Recent advancements in automation and real-time data collection are significantly transforming asset reliability across various industries. This shift, which has gained momentum in recent months, is particularly evident in sectors where operational efficiency is crucial. By leveraging these technologies, companies are effectively reducing instances of unplanned downtime, which can lead to costly interruptions in production. The integration of automated systems allows for continuous monitoring of equipment and processes, enabling organizations to identify potential issues before they escalate into major problems. This proactive approach not only enhances the reliability of assets but also streamlines operations, ultimately leading to improved productivity and cost savings. As industries increasingly adopt these innovative solutions, the focus on data-driven decision-making is becoming paramount. By harnessing real-time insights, businesses can make informed choices that optimize performance and minimize risks associated with equipment failure. This trend underscores the importance of embracing technological advancements to stay competitive in a rapidly evolving marketplace. Overall, the ongoing transformation driven by automation and data analytics is reshaping how companies manage their assets, ensuring a more resilient and efficient operational framework.

Woan Robotics Wins 45 Million Yuan Smart Data Infrastructure Project to Accelerate Real-World Data Loop Construction

Woan Robotics Wins 45 Million Yuan Smart Data Infrastructure Project to Accelerate Real-World Data Loop Construction

Woan Robotics has announced a significant contract valued at around 45 million yuan for an AI ecological innovation community project in Shenzhen.
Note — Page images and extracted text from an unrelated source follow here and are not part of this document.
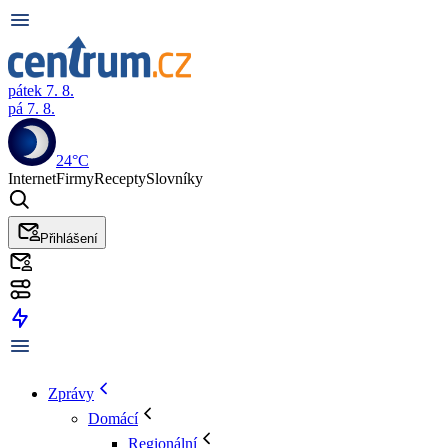
pátek 7. 8.
pá 7. 8.
24°C
Internet
Firmy
Recepty
Slovníky
Přihlášení
Zprávy
Domácí
Regionální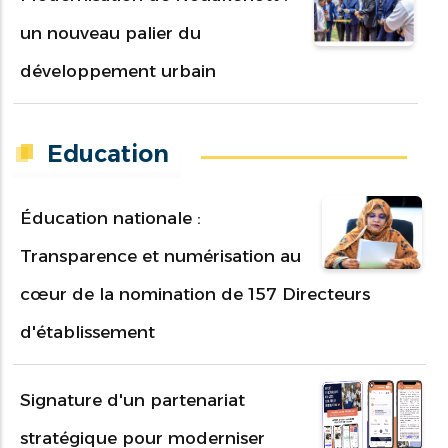
un nouveau palier du
développement urbain
Education
Éducation nationale :
Transparence et numérisation au
cœur de la nomination de 157 Directeurs
d'établissement
Signature d'un partenariat
stratégique pour moderniser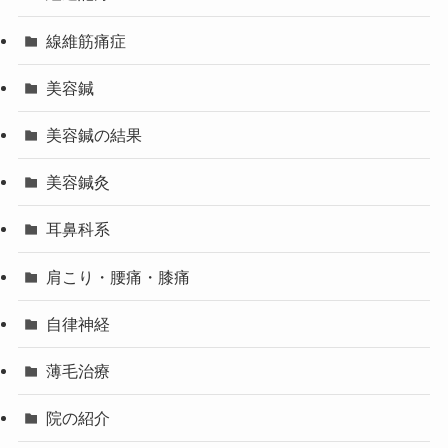
線維筋痛症
美容鍼
美容鍼の結果
美容鍼灸
耳鼻科系
肩こり・腰痛・膝痛
自律神経
薄毛治療
院の紹介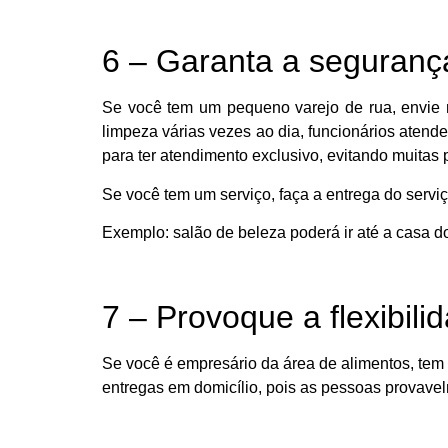
6 – Garanta a segurança
Se você tem um pequeno varejo de rua, envie 
limpeza várias vezes ao dia, funcionários atend
para ter atendimento exclusivo, evitando muitas
Se você tem um serviço, faça a entrega do ser
Exemplo: salão de beleza poderá ir até a casa do
7 – Provoque a flexibil
Se você é empresário da área de alimentos, tem 
entregas em domicílio, pois as pessoas provavel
This initiative aims to establish a robust data infrastructure that supports embodied intelligence, which will improve data collection and management across various real-life applications. The project is expected to enhance the integration of AI technologies into everyday scenarios, fostering innovation and efficiency in the region.

Embodied Intelligence Data Infrastructure Robotics AI Smart Home Solutions
RobotToday Initiative

Robotics needs a service framework.

RSF defines a common language for robot service capability, lifecycle operations, certification pathways, and service-provider networks.